Yale will cooperate with a request from the Connecticut attorney general for records pertaining to its study-abroad programs as part of a probe into whether officials at universities around the state received kickbacks from study-abroad companies, University officials said Monday.

Attorney General Richard Blumenthal LAW ’73 said this weekend that he is launching an investigation into whether administrators at Yale and nine other Connecticut schools may have contracted with study-abroad companies because of financial incentives or other perks they or their universities would receive from the providers, and not merely because of the quality of their programs.

University lawyers first reviewed Yale’s practices regarding study-abroad companies in the fall after an August article in The New York Times indicated that the relationships between officials at some colleges and the study-abroad organizations with which they are affiliated might cross ethical boundaries, with the companies offering perks — ranging from cash bonuses to free junkets overseas — to schools that offer their programs.

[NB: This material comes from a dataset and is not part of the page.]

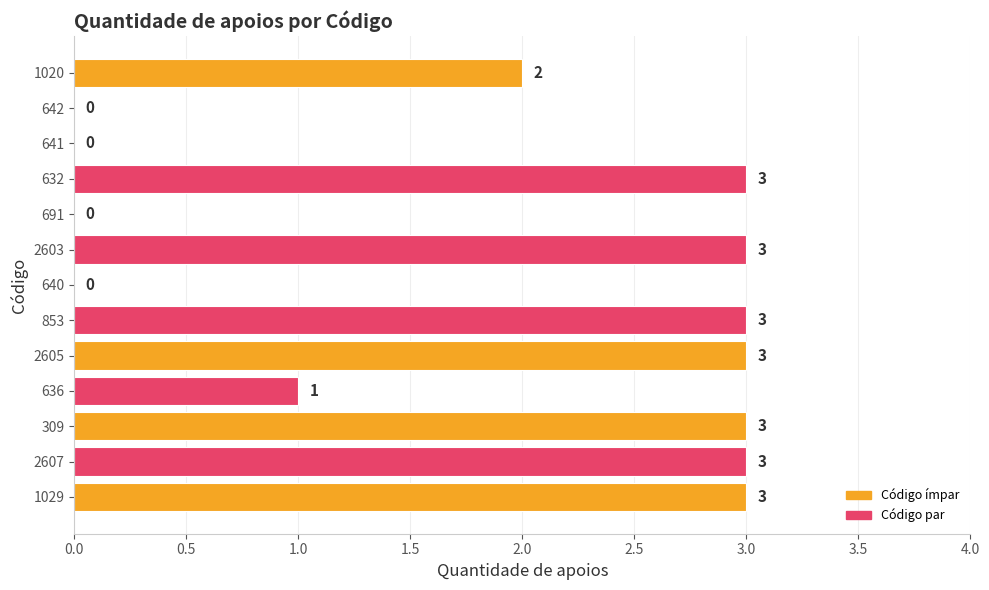

What is the ratio of the value at 2603 to the value at 309?

1.0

That review found that the University’s practices were ethically sound, Jane Edwards, the associate dean for international affairs, told the News in September. In a written statement e-mailed to the News on Monday, the University said it stands by that assessment.

“Yale has long had policies to guard against conflicts of interest on the part of administrators, including study abroad administrators, and the University is confident that its approval of overseas study is based solely on academic quality and the well-being of Yale students,” the statement said.

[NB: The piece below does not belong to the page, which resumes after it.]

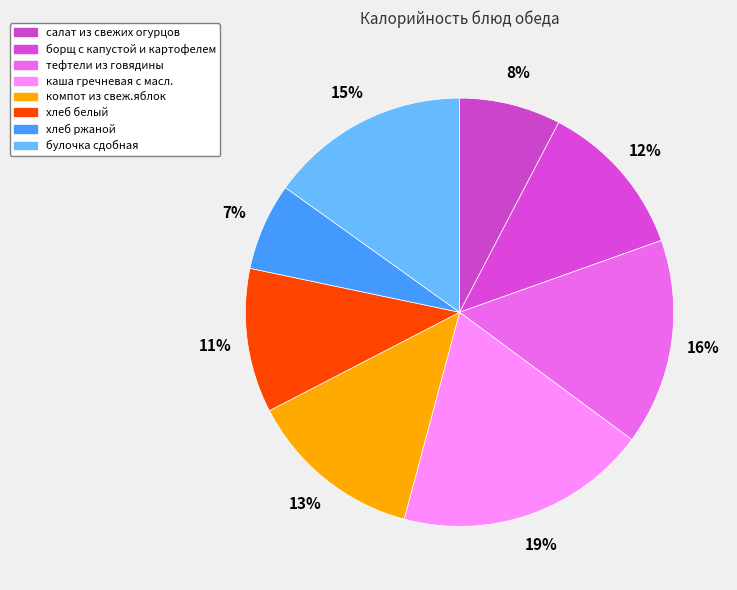

What portion of the pie excludes булочка сдобная?

84.9%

Yale students pay their study-abroad tuition directly to the companies with which the University contracts, and Yale receives no part of that tuition, University officials said.

The programs with which the University works are approved by Yale’s Committee on the Year or Term Abroad. Those approvals are based on “academic quality, student services, health and safety, and emergency preparedness,” according to the statement. Yale rates the programs through evaluations from returning students, discussions with study-abroad administrators at peer universities and foreign visits, the University said.

Edwards and Barbara Rowe, the director of the Office of International Education and Fellowship Programs, declined interview requests over the weekend and referred questions to the Office of Public Affairs.

According to the Yale IEFP Web site, the University has contracted with three of the four study-abroad providers under scrutiny in an ongoing investigation by New York Attorney General Andrew Cuomo, with whom Blumenthal has now joined forces. They are: the Institute For Study Abroad at Butler University in Indianapolis; the Danish Institute for Study Abroad in Copenhagen, Denmark; and the Center for Education Abroad at Arcadia University in Glenside, Pa.

Last week, Cuomo announced that he had widened his investigation to include 15 colleges and universities, including three of Yale’s Ivy League peers — Harvard, Brown and Columbia universities.

Yale had managed to stay out of the investigation until Blumenthal launched his probe, which was first reported this weekend. Nine other schools in Connecticut, including the University of Connecticut, Wesleyan University and Quinnipiac University, are also under scrutiny by the attorney general.

— The Associated Press contributed reporting from Hartford.